Malavagga · Defilements · Gāthā 240

Ayasāva malaṃ samuṭṭhitaṃ, taduṭṭhāya tameva khādati; evaṃ atidhonacārinaṃ, sākammāni nayanti duggatiṃ.

Ayasāva malaṃ samuṭṭhitaṃ, taduṭṭhāya tameva khādati; evaṃ atidhonacārinaṃ, sākammāni nayanti duggatiṃ.

Just as rust arising from iron eats away that same iron, so one’s own actions lead the transgressor to a bad destiny.

Ayasāva malaṃ samuṭṭhitaṃ taduṭṭhāya tameva khādati — as rust arising from iron eats away the iron: the impurity (mala) does not come from outside but arises from the material itself.
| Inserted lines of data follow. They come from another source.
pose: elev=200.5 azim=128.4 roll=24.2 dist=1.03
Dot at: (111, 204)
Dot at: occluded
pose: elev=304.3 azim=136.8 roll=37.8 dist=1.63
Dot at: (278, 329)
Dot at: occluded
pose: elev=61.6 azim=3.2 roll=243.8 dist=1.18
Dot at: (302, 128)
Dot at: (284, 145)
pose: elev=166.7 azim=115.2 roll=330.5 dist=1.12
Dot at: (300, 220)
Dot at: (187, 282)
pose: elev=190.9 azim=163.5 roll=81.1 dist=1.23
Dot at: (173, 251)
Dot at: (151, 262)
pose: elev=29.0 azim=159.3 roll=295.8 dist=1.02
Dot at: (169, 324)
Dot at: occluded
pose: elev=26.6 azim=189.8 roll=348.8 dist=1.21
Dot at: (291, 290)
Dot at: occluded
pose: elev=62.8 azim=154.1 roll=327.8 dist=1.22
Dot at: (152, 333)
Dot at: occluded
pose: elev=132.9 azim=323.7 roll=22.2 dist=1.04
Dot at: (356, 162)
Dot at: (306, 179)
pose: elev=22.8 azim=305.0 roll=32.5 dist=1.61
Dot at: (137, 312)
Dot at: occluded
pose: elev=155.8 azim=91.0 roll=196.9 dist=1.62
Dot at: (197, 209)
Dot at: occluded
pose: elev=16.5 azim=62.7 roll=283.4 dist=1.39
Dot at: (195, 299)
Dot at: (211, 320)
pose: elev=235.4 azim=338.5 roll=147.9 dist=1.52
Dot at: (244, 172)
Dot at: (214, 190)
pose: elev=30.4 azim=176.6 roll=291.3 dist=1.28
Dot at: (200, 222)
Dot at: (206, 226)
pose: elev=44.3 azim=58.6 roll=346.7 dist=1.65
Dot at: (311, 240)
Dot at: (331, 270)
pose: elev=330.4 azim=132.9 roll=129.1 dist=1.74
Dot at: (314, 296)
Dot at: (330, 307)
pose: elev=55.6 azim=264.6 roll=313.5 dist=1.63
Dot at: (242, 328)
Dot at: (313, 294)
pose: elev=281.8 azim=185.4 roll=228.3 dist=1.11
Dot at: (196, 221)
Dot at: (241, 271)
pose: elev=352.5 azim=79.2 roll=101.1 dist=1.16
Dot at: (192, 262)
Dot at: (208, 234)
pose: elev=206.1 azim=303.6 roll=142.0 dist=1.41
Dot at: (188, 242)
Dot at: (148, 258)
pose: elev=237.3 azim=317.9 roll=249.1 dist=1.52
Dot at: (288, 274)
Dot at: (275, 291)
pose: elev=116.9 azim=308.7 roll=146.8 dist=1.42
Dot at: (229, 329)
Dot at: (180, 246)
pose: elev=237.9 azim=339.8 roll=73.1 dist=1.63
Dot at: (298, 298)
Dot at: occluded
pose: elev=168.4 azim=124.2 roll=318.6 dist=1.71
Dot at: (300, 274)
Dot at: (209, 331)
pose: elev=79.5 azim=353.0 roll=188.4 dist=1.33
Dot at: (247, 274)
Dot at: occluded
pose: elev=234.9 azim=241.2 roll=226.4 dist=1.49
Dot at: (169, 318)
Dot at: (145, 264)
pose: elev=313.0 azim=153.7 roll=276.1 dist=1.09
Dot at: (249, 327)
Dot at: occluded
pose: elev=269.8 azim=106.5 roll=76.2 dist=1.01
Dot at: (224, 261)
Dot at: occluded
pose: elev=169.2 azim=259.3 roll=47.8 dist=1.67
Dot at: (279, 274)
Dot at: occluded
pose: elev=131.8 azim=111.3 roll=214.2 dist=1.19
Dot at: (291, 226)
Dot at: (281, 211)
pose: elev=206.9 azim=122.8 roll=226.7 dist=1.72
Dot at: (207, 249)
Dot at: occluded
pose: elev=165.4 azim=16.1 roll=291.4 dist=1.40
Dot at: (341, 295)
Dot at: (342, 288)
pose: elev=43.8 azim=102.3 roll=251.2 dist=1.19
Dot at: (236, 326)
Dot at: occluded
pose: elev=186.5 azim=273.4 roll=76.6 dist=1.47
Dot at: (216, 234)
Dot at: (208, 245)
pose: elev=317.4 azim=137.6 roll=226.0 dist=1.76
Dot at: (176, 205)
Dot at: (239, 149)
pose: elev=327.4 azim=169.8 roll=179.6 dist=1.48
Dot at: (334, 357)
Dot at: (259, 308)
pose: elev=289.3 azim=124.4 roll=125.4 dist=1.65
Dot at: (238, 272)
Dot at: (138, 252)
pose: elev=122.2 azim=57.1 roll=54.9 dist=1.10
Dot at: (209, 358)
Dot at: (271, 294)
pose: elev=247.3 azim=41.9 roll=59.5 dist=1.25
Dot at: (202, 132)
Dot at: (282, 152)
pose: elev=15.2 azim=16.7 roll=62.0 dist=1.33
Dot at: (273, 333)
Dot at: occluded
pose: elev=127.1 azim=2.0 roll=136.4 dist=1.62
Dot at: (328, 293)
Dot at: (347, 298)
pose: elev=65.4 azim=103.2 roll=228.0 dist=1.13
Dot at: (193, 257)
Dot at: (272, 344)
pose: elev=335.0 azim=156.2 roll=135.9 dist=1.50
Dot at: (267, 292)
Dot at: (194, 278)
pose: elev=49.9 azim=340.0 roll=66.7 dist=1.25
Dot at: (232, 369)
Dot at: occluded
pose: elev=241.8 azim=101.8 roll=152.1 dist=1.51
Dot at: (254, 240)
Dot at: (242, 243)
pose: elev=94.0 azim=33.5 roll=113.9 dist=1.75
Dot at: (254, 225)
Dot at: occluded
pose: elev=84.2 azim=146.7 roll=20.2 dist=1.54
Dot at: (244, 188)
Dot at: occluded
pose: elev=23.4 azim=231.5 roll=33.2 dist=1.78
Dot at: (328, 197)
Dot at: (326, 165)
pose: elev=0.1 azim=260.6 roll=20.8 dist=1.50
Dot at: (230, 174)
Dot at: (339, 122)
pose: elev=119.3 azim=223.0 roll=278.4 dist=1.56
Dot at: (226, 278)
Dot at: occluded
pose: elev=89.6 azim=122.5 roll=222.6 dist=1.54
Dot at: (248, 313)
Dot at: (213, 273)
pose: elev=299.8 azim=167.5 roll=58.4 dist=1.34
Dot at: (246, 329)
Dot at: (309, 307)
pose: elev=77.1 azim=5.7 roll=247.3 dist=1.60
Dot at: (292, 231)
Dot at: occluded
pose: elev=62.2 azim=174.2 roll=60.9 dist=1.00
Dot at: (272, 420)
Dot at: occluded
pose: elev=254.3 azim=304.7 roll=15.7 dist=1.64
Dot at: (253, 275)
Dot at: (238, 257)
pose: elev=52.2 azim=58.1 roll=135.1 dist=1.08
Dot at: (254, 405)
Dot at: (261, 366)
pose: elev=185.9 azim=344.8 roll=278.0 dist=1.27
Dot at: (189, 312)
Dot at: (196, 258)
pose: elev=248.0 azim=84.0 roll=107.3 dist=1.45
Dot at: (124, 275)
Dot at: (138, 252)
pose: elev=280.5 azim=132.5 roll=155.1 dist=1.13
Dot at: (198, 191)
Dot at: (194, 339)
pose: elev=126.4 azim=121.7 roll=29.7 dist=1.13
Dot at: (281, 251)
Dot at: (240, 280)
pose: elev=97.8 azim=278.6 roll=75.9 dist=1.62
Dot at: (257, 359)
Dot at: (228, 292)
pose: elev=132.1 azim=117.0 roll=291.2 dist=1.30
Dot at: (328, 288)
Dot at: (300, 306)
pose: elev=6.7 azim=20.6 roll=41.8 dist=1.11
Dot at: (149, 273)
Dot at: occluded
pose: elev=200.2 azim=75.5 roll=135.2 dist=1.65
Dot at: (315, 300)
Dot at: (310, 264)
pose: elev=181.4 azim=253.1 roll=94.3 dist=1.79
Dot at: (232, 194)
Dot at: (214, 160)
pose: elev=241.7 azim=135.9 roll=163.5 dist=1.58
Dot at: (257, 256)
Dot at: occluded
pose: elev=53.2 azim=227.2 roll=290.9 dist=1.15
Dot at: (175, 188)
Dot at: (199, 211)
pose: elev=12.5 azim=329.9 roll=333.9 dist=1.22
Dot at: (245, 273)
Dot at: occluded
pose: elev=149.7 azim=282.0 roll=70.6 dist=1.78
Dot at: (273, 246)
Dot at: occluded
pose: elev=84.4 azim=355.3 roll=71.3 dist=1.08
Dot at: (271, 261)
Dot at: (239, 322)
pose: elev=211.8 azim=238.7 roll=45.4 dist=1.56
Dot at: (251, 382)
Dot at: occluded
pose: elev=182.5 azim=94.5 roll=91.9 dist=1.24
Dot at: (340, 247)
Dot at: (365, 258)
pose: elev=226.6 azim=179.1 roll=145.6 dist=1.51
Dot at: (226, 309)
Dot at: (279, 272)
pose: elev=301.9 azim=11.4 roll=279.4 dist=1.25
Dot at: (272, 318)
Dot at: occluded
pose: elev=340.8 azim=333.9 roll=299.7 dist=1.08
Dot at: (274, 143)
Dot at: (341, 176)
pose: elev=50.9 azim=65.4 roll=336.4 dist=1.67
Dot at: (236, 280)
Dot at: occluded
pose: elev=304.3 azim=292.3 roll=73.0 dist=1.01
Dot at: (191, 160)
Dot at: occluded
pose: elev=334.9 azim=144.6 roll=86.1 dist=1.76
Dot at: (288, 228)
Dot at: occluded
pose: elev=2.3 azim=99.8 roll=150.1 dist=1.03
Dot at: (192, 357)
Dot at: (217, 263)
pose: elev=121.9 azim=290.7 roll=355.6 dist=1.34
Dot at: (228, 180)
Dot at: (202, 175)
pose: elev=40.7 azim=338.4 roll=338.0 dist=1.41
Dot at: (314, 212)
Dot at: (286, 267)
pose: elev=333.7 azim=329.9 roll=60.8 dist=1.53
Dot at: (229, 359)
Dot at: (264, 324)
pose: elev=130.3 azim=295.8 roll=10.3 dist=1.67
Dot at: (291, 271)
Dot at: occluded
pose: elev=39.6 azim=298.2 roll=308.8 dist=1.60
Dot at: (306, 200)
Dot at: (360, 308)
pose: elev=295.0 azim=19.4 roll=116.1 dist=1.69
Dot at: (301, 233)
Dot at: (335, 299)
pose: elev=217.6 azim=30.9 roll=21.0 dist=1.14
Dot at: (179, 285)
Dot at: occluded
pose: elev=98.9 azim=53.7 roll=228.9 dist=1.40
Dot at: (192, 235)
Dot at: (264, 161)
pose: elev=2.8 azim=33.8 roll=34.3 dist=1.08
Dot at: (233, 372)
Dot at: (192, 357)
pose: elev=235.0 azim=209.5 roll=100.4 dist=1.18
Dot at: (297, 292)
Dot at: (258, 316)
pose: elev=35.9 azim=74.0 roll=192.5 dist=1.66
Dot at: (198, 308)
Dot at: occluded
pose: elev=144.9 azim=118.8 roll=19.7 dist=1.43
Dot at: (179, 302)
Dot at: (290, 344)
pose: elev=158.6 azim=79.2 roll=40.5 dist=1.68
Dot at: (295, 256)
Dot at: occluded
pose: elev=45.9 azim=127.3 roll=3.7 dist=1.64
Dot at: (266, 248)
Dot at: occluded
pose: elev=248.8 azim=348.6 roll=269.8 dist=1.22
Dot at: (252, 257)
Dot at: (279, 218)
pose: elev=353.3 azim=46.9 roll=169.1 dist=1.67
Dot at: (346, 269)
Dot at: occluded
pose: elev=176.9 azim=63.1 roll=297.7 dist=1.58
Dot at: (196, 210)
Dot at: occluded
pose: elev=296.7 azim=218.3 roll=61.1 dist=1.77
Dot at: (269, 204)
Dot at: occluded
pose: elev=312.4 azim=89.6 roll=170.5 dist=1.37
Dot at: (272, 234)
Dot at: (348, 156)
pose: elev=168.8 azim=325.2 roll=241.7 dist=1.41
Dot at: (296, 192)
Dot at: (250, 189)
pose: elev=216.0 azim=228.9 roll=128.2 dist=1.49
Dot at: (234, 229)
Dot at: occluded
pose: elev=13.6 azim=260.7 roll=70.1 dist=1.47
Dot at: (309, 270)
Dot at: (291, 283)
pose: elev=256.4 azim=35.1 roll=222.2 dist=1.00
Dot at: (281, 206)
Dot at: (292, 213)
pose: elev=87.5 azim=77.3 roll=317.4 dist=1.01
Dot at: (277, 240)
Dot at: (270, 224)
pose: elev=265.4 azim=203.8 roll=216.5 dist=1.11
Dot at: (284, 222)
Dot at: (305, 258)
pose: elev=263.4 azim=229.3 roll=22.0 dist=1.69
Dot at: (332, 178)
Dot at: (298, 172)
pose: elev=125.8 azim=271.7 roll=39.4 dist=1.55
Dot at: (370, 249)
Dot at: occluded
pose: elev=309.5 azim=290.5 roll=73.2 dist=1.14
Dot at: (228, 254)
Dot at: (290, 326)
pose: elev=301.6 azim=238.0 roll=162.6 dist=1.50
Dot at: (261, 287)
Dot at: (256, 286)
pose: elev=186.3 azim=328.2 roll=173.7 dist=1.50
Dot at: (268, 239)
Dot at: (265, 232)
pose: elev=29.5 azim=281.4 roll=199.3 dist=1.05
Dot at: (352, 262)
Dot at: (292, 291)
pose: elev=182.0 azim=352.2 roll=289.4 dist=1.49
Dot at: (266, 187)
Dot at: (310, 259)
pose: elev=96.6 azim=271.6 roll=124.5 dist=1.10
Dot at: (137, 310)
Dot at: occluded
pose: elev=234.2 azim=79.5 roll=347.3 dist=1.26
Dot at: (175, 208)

Rust is produced by iron itself and then destroys it — a process of self-destruction from within.

Evaṃ atidhonacārinaṃ sākammāni nayanti duggatiṃ — thus one’s own actions lead the transgressor to a bad destiny: atidhonacārin is one who exceeds limits, the transgressor of discipline. Their own actions (sākamma) are the rust that corrodes them.

The rust metaphor is psychologically exact: mental impurities (greed, aversion, ignorance) are not external agents but internal products that, if unattended, consume the being from within.

As in verse 165 (the diamond crushing the gem), here self-destruction is the central theme. The impurity vagga insists that the greatest danger comes from within, not without.